## TASK ITEM
Begin at the line containing "focal_35mm: 71" in the records below, end at the line containing "exposure_s: 1/125", and retype each line in that span exactly. No other line and no image should appear.

## DATA PROVIDED
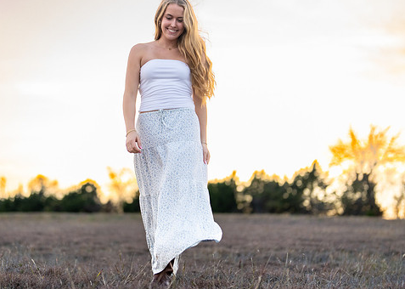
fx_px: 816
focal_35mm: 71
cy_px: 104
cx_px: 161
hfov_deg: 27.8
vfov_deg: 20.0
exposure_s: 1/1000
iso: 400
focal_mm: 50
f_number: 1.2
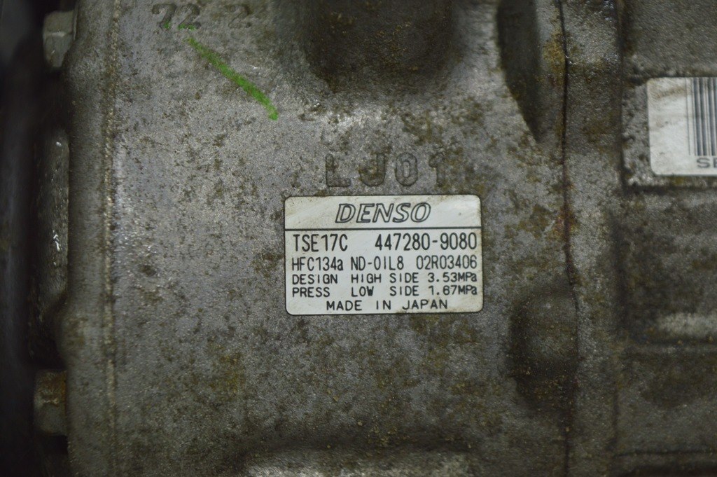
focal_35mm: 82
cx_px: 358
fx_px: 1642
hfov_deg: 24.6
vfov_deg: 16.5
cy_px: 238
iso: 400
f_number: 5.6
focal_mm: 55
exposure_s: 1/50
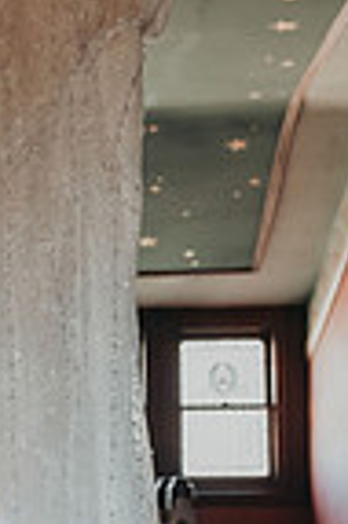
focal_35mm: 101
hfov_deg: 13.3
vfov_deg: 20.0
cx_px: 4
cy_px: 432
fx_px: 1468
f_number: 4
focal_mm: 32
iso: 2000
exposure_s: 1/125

==

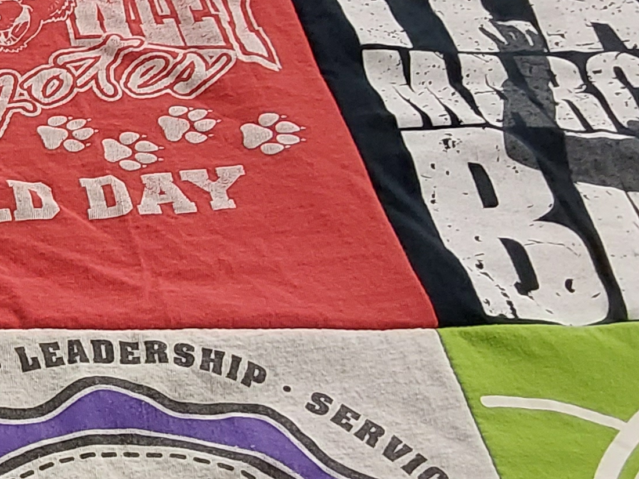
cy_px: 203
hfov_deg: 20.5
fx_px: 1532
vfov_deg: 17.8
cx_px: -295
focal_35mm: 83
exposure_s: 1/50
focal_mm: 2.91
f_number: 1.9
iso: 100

---

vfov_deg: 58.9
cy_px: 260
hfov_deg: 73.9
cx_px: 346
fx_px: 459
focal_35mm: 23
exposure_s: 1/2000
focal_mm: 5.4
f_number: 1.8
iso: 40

## TASK RESPONSE
focal_35mm: 71
cy_px: 104
cx_px: 161
hfov_deg: 27.8
vfov_deg: 20.0
exposure_s: 1/1000
iso: 400
focal_mm: 50
f_number: 1.2
focal_35mm: 82
cx_px: 358
fx_px: 1642
hfov_deg: 24.6
vfov_deg: 16.5
cy_px: 238
iso: 400
f_number: 5.6
focal_mm: 55
exposure_s: 1/50
focal_35mm: 101
hfov_deg: 13.3
vfov_deg: 20.0
cx_px: 4
cy_px: 432
fx_px: 1468
f_number: 4
focal_mm: 32
iso: 2000
exposure_s: 1/125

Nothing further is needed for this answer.